Representatives of Latin American and Caribbean countries called today for driving action and advancing towards achievement of the ageing agenda on a regional and global level, at the inauguration of the Fifth Regional Intergovernmental Conference on Ageing and the Rights of Older Persons, which is taking place through Thursday, December 15 at the headquarters of the Economic Commission for Latin America and the Caribbean (ECLAC) in Santiago, Chile.
The Conference, organized by ECLAC, was inaugurated by José Manuel Salazar-Xirinachs, the regional commission’s Executive Secretary; Giorgio Jackson, Minister of Social Development and Family of Chile; Julio César Borba, Minister of Public Health and Social Welfare of Paraguay; Jozef Maeriën, Chief of the Regional Office for Latin America and the Caribbean of the United Nations Population Fund; and María José Torres Macho, United Nations Resident Coordinator in Chile.

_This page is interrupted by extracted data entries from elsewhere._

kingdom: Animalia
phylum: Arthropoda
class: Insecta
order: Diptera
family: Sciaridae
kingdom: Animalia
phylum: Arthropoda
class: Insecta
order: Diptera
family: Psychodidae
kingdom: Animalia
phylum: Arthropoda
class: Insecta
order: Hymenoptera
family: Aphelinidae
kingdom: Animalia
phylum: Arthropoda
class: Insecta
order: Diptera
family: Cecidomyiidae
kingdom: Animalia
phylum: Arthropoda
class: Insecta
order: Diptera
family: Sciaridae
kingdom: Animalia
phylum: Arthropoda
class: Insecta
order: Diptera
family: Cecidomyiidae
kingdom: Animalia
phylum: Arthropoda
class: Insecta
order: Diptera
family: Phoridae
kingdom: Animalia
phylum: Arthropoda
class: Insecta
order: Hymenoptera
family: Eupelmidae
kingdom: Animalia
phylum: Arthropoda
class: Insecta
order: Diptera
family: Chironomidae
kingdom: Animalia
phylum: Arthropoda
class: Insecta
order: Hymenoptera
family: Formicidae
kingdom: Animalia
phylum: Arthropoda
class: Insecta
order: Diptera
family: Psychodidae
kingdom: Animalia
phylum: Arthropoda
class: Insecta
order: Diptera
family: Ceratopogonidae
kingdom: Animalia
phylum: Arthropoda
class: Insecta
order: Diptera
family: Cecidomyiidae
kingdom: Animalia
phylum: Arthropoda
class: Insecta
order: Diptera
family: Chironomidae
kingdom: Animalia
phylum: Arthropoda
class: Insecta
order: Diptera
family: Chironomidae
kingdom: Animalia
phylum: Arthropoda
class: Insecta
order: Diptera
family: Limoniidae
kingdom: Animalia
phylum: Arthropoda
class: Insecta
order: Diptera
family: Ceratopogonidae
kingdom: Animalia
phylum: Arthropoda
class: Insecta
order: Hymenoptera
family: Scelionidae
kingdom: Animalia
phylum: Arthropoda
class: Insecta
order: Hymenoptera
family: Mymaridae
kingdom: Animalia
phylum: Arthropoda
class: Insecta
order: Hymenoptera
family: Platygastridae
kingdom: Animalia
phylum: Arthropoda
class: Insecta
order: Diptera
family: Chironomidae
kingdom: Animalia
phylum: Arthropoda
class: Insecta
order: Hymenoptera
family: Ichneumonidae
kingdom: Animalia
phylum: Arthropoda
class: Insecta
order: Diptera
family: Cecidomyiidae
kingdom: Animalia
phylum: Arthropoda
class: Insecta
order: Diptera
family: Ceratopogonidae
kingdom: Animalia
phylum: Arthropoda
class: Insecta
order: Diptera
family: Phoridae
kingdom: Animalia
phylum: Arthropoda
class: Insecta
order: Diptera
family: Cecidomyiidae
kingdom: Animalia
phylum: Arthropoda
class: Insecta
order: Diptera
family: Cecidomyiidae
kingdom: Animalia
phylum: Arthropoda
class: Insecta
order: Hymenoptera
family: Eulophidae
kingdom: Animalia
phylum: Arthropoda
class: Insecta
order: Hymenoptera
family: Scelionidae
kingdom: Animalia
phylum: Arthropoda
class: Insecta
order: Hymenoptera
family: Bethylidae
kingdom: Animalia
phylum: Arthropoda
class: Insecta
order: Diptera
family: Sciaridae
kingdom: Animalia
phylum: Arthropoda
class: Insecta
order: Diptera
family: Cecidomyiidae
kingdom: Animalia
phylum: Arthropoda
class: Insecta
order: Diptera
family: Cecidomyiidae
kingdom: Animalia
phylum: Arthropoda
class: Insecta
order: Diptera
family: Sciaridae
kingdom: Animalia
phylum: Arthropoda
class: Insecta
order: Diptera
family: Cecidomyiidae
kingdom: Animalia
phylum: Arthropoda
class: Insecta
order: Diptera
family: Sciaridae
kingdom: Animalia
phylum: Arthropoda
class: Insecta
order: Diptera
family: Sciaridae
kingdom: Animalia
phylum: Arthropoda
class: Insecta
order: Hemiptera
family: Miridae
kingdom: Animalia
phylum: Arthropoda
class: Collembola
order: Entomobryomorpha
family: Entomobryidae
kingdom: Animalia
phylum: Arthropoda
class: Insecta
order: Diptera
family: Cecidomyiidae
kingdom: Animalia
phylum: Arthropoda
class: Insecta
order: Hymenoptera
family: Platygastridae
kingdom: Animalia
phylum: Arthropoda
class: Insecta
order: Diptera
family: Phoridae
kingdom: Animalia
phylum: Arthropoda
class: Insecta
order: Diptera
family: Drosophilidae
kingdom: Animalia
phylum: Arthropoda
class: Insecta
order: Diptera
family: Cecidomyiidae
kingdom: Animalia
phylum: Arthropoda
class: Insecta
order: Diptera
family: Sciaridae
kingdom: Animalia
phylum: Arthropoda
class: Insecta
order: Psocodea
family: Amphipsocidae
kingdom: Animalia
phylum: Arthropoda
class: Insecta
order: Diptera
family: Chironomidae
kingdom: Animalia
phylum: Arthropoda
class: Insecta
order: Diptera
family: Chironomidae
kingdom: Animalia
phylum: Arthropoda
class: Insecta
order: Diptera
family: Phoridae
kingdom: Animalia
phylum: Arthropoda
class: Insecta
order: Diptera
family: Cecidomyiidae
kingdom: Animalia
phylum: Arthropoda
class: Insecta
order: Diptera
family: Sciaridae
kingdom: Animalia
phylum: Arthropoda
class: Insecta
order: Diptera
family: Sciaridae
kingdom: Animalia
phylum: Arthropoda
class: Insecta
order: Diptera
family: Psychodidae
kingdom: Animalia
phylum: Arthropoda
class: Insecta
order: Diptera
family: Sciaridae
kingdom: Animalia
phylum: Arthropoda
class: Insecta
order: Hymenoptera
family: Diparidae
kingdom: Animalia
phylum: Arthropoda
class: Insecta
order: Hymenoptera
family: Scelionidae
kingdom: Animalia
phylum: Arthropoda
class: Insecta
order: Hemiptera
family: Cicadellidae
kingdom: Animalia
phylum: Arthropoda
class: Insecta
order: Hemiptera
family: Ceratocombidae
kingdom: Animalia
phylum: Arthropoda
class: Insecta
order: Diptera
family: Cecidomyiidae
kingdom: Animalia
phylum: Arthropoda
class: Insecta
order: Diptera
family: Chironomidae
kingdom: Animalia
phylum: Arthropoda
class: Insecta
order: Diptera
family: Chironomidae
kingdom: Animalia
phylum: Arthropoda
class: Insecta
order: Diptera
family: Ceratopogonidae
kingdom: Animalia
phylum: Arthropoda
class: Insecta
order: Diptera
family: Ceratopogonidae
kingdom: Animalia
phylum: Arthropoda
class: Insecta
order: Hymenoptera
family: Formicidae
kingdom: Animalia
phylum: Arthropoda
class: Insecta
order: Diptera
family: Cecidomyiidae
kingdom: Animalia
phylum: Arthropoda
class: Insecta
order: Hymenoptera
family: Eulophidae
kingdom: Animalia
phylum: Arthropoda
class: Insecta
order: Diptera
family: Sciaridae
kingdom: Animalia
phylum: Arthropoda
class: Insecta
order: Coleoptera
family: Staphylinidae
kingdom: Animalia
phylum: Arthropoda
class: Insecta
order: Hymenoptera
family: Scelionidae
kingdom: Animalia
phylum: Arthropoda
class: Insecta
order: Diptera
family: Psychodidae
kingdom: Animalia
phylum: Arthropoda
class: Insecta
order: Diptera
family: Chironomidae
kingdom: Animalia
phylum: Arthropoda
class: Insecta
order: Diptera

In his opening remarks, José Manuel Salazar-Xirinachs, ECLAC’s Executive Secretary, highlighted that Latin America and the Caribbean has a powerful battery of instruments that are a demonstration of the commitment to implementing the Madrid International Plan of Action and that complement the United Nations’ 2030 Agenda for Sustainable Development and Decade of Healthy Ageing 2021-2030.
He recalled that population ageing is one of the main demographic phenomena in Latin America and the Caribbean and in the world. He emphasized that 662 million people are living in the region as of 2022, 13.4% (88.6 million) of whom are people aged 60 years and over. By 2030, this proportion will rise to 16.5% of the total population, and by 2050 older persons will represent 9 percentage points more, reaching a quarter (25.1%) of the total population.
“The increase in the proportion of older persons, along with prolongation of the life span, entails new opportunities and challenges for societies and multiple challenges in terms of public policy. We must universalize older persons’ access to social protection and quality health services. It is also urgently necessary to focus special attention on the issue of care,” he stated.
The senior United Nations official stressed the need to address lifelong learning, with an emphasis on retraining and closing the digital divide.
“We must promote the inclusion of ageing on government agendas through legislative adaptation and modernization and by strengthening the institutions responsible for coordinating national policies that address ageing,” he indicated, urging as well for strengthening countries’ technical capacities with regard to the challenges entailed by the demographic change.
“Twenty years since the Madrid International Plan of Action was adopted, the challenges for its implementation in our region continue to be numerous and urgent. But our commitment to overcome them and find responses in order to leave no older person behind is resolute and enduring,” ECLAC’s Executive Secretary concluded.
Giorgio Jackson, Minister of Social Development and Family of Chile, the country that serves as Chair of the Fifth Regional Intergovernmental Conference on Ageing and the Rights of Older Persons as of today, recognized the importance of this meeting, primarily its embodiment of south-south cooperation, and urged countries to fulfill the commitments they have procured on an international level.
“States have to implement more demanding, more suitable public policies that would effectively improve the lives of older persons,” he affirmed.
Meanwhile, Julio César Borba, Minister of Public Health and Social Welfare of Paraguay, stressed that the link between human rights and older persons acquires greater relevance to the extent that population ageing is the most important social transformation of this time, both in the world as well as in Latin America and the Caribbean.
Jozef Maeriën, Chief of the Regional Office for Latin America and the Caribbean of the United Nations Population Fund, reaffirmed that the region is undergoing a rapid demographic change with an accelerated ageing process, and he encouraged society and governments to prepare themselves to face the challenges of that scenario “marked by profound inequalities and limited fiscal resources.”
Meanwhile, María José Torres Macho, UN Resident Coordinator in Chile, stated that older persons face challenges that are multidisciplinary and that encompass not only the issue of poverty and access to health, but also matters related to the exercise of their political, social and environmental rights.
Following the opening ceremony, Simone Cecchini, Director of the Latin American and Caribbean Demographic Centre (CELADE)-Population Division of ECLAC, presented the document Ageing in Latin America and the Caribbean: Inclusion and rights of older persons, which constitutes the regional report for the fourth review and appraisal of the Madrid International Plan of Action on Ageing, 20 years after its approval.